Fenta Feleke Sefineh, Mulu Berihun, Azmeraw Molla, Temesgen Dessie, Dagne Melsew, Giza Mastewal, Yimer Ali, Mengist Dessie Anteneh, Yenew Chalachew
Department of Public Health, College of Medicine and Health Sciences, Woldia University, Woldia, Ethiopia.
Department of Nursing, College of Medicine and Health Sciences, Woldia University, Woldia, Ethiopia.
Int J Gen Med. 2022 Nov 2;15:8025-8031. doi: 10.2147/IJGM.S388120. eCollection 2022.
Neonatal sepsis is a leading cause of sickness and death in the entire world. Diagnosis is usually difficult because of the nonspecific clinical symptoms and the paucity of laboratory diagnostics in many low- and middle-income nations (LMICs). Clinical prediction models may increase diagnostic precision and rationalize the use of antibiotics in neonatal facilities, which could lead to a decrease in antimicrobial resistance and better neonatal outcomes. Early detection of newborn sepsis is critical to prevent serious consequences and reduce the need for unneeded drugs.

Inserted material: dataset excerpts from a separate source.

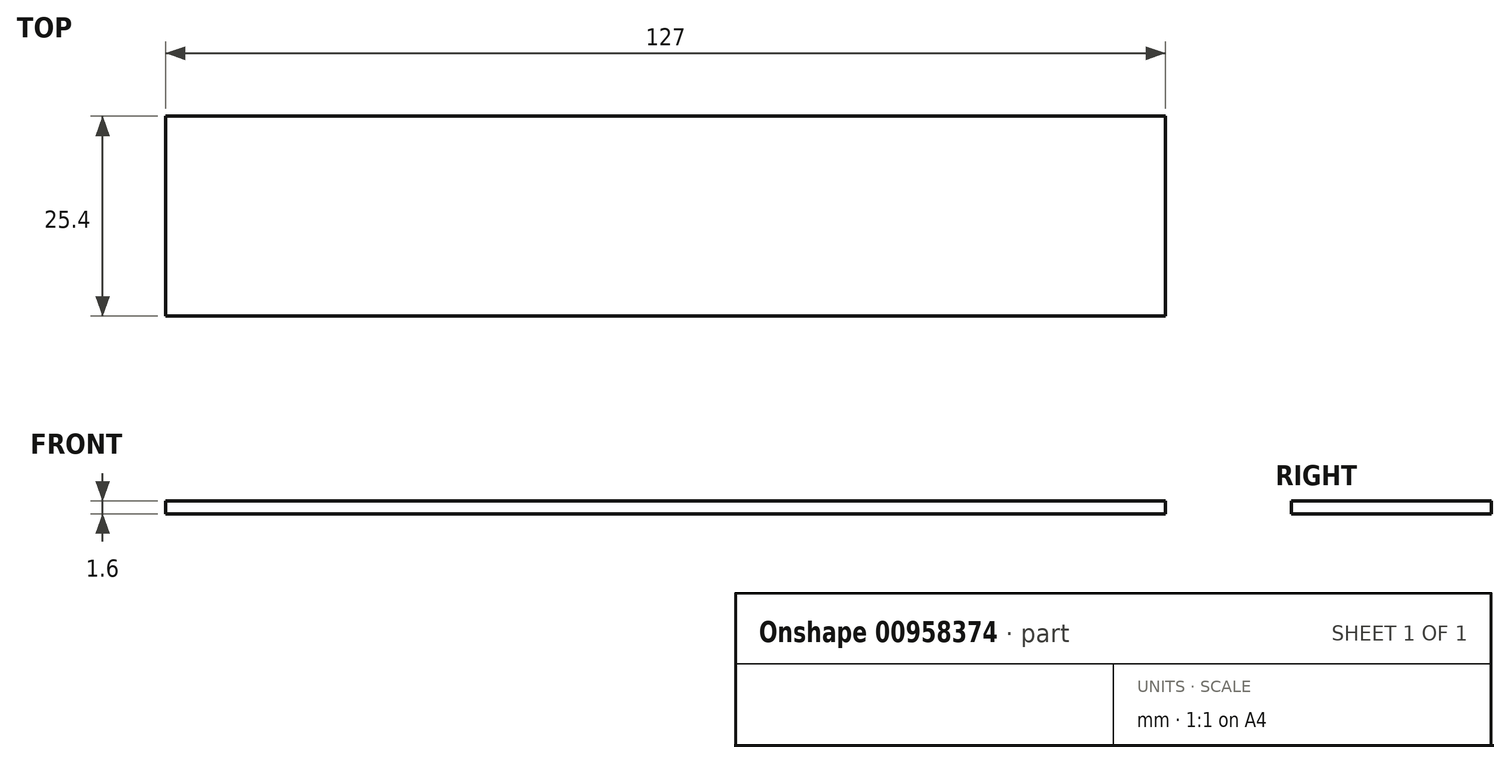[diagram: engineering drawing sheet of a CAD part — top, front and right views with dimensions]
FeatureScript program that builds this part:
annotation { "Feature Type Name" : "Feature", "Feature Type Description" : "" }
export const myFeature = defineFeature(function(context is Context, id is Id, definition is map)
    precondition{}
    {
        {
            var Q0;
            Q0=qCreatedBy(makeId("Front.planeOp"),FACE);
            var sketch = newSketch(context, id + "F0", { "sketchPlane" : qUnion([Q0])});
            skLineSegment(sketch, "E0", {"start": v(-70.5, -15.05) * mm, "end": v(56.5, -15.05) * mm});
            skLineSegment(sketch, "E1", {"start": v(56.5, -15.05) * mm, "end": v(56.5, -13.45) * mm});
            skLineSegment(sketch, "E2", {"start": v(56.5, -13.45) * mm, "end": v(-70.5, -13.45) * mm});
            skLineSegment(sketch, "E3", {"start": v(-70.5, -13.45) * mm, "end": v(-70.5, -15.05) * mm});
            skSolve(sketch);
        }
        {
            var Q0;
            Q0=makeQuery(id+"F0.imprint","IMPRINT",FACE,{"disambiguationData":[TD([[makeQuery(id+"F0.imprint","IMPRINT",EDGE,{"derivedFrom":sQuery(id+"F0.wireOp",EDGE,"E0")}),1.0]])]});
            extrude(context, id + "F1", {"entities" : qUnion([Q0]), "endBound" : BoundingType.SYMMETRIC, "depth" : 25.4 * mm, "offsetDistance" : 25.4 * mm});
        }
    });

The aim is to develop and validate a clinical prediction model for the detection of newborn sepsis.
A cross-sectional study based on an institution will be carried out. The sample size was determined by assuming 10 events per predictor, based on this assumption, the total sample sizes were 467. Data will be collected using a structured checklist through chart review. Data will be coded, inputted, and analyzed using R statistical programming language version 4.0.4 after being entered into Epidata version 3.02 and further processed and analyzed. Bivariable logistic regression will be done to identify the relationship between each predictor and neonatal sepsis. In a multivariable logistic regression model, significant factors (P< 0.05) will be kept, while variables with (P< 0.25) from the bivariable analysis will be added. By calculating the area under the ROC curve (discrimination) and the calibration plot (calibration), respectively, the model's accuracy and goodness of fit will be evaluated.
新生儿败血症是全球疾病和死亡的主要原因。由于临床症状不具特异性,且许多低收入和中等收入国家(LMICs)缺乏实验室诊断手段,诊断通常较为困难。临床预测模型可能会提高诊断准确性,并使新生儿机构中抗生素的使用更加合理,这可能会导致抗菌药物耐药性降低,并改善新生儿结局。早期发现新生儿败血症对于预防严重后果和减少不必要药物的使用至关重要。
旨在开发并验证一种用于检测新生儿败血症的临床预测模型。
将开展一项基于机构的横断面研究。样本量根据每个预测因素有10个事件的假设来确定,基于此假设,总样本量为467。数据将通过结构化检查表经病历审查收集。数据在录入Epidata 3.02版本后,使用R统计编程语言4.0.4版本进行编码、输入和分析,并进一步处理和分析。将进行双变量逻辑回归以确定每个预测因素与新生儿败血症之间的关系。在多变量逻辑回归模型中,显著因素(P<0.05)将被保留,而双变量分析中P<0.25的变量将被纳入。分别通过计算ROC曲线下面积(辨别力)和校准图(校准)来评估模型的准确性和拟合优度。